• **TÂCHE 1**: Recopiez à l'identique, dans le bloc de texte, tout ce qui va de « Malgré quelques accrochages » jusqu'à « irako-britannique Nadhmi Auchi. ».
• **TÂCHE 2**: Rédigez la suite du texte sur les liens entre les États-Unis et le Royaume-Uni, en partant de sa dernière phrase.

• **BLOC DE TEXTE**:
━━━━━━━━━━━━━━━━
Et les États-Unis entrèrent en guerre
aux côtés du Royaume-Uni. Depuis lors,
les deux États partagent divers moyens
militaires, y compris par la suite, la
bombe atomique. Cependant, lors de la
création du Commonwealth, Washington
refusa d’en faire partie se considérant
comme l’égal de Londres.
Malgré quelques accrochages lors des
attaques britanniques contre l’Égypte
(canal de Suez) ou contre l’Argentine
(guerre des « Falklands »), ou encore
lors de l’attaque états-unienne contre
la Grenade, les deux puissances se sont
toujours étroitement soutenues.
La Couronne assura le financement du
début de la campagne électorale de
Barack Obama, en 2008, faisant verser de
généreuses contributions via le marchand
d’armes irako-britannique Nadhmi Auchi.
━━━━━━━━━━━━━━━━
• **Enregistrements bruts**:
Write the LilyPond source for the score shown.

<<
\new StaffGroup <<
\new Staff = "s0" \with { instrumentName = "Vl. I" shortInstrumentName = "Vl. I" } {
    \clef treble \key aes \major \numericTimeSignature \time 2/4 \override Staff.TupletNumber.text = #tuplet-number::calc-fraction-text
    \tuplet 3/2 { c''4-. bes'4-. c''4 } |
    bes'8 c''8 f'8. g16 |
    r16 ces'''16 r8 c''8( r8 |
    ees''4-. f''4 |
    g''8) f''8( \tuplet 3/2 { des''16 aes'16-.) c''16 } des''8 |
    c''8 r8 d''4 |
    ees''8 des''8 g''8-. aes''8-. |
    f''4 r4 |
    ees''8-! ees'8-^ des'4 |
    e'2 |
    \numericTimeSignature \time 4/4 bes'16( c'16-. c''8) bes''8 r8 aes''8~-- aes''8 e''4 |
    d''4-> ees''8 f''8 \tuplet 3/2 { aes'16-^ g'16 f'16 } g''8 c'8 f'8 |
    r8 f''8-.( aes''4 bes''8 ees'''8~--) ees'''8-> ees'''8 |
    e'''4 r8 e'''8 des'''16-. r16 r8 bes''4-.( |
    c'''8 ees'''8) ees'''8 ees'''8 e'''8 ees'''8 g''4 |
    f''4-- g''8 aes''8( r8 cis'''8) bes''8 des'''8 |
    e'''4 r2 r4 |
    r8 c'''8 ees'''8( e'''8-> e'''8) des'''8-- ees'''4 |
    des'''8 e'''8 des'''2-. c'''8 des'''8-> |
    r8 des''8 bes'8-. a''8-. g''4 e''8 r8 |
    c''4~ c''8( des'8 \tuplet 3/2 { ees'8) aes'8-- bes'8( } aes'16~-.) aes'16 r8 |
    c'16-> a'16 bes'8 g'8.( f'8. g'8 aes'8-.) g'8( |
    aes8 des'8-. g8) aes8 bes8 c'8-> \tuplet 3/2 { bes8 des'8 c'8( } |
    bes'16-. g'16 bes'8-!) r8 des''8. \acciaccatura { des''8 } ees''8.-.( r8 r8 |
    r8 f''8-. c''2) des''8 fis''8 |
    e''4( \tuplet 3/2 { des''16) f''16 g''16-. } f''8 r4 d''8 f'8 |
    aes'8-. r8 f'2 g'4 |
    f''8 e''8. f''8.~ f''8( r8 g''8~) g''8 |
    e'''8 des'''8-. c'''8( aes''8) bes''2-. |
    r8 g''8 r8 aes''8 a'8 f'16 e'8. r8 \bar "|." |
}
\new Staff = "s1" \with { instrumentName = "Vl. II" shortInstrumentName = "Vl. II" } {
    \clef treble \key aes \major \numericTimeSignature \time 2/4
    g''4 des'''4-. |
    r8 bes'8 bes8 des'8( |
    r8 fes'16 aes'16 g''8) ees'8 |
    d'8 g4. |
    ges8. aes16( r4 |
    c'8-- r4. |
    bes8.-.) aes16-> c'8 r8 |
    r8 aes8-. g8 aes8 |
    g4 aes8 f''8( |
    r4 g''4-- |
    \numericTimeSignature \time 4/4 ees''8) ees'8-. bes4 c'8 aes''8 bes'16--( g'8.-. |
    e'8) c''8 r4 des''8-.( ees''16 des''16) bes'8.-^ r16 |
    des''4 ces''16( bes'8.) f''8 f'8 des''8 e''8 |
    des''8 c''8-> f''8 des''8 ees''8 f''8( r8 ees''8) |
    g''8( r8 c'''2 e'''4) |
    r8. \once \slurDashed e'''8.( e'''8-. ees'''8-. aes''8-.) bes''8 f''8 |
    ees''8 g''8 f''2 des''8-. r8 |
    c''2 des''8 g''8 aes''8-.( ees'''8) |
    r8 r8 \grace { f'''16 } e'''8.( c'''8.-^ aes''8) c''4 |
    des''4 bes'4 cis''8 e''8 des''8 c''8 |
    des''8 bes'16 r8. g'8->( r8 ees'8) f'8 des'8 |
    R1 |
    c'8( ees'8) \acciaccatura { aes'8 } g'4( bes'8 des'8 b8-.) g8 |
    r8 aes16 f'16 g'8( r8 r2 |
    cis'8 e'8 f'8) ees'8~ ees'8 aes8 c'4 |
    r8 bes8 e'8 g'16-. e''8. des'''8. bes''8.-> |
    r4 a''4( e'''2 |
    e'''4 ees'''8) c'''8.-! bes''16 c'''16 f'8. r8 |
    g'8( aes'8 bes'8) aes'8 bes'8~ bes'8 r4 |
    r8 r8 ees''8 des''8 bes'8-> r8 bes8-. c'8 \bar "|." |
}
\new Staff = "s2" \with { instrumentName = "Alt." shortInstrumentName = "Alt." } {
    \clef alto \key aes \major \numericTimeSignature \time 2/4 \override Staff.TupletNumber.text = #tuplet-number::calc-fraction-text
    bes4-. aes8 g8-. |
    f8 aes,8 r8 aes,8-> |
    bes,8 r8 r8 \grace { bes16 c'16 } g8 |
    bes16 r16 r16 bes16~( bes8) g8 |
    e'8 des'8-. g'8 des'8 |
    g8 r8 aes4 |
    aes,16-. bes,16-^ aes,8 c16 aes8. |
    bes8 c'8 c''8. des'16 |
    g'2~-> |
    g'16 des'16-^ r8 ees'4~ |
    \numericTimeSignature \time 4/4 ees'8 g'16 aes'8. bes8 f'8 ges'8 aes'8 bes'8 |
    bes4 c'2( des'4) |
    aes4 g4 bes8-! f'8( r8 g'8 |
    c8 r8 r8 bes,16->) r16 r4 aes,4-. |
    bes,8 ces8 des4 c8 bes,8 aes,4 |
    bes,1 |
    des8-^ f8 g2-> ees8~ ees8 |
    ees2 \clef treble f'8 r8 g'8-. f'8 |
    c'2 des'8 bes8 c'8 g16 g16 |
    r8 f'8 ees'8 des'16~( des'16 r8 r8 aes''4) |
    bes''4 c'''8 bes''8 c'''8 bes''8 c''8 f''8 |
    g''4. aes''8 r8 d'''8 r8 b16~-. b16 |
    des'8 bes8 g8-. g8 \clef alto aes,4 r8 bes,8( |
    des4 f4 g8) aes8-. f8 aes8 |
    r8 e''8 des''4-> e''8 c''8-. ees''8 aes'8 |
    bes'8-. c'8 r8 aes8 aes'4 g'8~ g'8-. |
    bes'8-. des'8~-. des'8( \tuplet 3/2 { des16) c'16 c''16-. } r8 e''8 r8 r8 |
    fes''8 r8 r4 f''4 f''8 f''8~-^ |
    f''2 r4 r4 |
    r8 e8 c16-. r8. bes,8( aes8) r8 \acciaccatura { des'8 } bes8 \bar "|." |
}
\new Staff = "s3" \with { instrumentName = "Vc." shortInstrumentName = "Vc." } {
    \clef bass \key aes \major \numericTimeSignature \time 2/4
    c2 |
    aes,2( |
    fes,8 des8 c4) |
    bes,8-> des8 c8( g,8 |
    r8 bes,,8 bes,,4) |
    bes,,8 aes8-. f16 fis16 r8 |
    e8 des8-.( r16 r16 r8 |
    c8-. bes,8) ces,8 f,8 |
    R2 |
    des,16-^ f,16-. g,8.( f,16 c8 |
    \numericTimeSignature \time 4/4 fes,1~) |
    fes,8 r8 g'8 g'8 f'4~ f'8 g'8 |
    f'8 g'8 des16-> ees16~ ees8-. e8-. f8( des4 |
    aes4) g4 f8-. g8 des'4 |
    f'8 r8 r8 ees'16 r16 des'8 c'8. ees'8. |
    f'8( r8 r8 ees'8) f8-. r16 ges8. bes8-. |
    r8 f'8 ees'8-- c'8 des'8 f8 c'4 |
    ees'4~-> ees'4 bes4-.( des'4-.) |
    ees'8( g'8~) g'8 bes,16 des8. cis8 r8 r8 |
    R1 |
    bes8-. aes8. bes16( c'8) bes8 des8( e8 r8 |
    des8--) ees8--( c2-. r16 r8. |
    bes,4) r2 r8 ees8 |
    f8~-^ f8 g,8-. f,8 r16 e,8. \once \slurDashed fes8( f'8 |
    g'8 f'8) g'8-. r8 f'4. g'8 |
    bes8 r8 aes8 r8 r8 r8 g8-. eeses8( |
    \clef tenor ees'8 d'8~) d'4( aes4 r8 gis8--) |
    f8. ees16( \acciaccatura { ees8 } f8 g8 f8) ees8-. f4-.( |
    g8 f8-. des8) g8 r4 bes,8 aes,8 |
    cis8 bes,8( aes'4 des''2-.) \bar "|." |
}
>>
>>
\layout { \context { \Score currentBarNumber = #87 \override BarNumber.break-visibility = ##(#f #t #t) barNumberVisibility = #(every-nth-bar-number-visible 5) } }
━━━━━━━━━━━━━━━━
• **RÉPONSE ATTENDUE 1**:
Malgré quelques accrochages lors des
attaques britanniques contre l’Égypte
(canal de Suez) ou contre l’Argentine
(guerre des « Falklands »), ou encore
lors de l’attaque états-unienne contre
la Grenade, les deux puissances se sont
toujours étroitement soutenues.
La Couronne assura le financement du
début de la campagne électorale de
Barack Obama, en 2008, faisant verser de
généreuses contributions via le marchand
d’armes irako-britannique Nadhmi Auchi.

• **RÉPONSE ATTENDUE 2**:
Lors de son premier mandat, un grand
nombre de collaborateurs directs du
nouveau président étaient secrètement
membres de la Société des Pèlerins, dont
la section états-unienne était alors
présidée par Timothy Geithner. Mais le
président Obama s’en sépara
progressivement donnant l’impression à
la Couronne qu’elle n’était pas payée en
retour. Les choses empirèrent avec ses
propos acerbes contre David Cameron à
The Atlantic [6]
et la visite des époux Obama à la reine
Elizabeth II pour son anniversaire n’a
pas recollé les morceaux.
Le Commonwealth
En se désengageant de l’Union et en
s’éloignant des États-Unis, le
Royaume-Uni ne se trouve pas isolé du
tout, mais peut à nouveau faire jouer sa
carte maîtresse : le Commonwealth.
On a complétement oublié qu’en 1936
Winston Churchill lança l’idée
d’incorporer les États actuels de
l’Union européenne au sein du
Commonwealth. Sa proposition se heurta à
la montée des périls et à la Guerre
mondiale. Ce n’est qu’après la Victoire
que le même Churchill lança l’idée des
« États-Unis d’Europe » [7]
et convoqua la Conférence du Mouvement
européen à La Haye [8].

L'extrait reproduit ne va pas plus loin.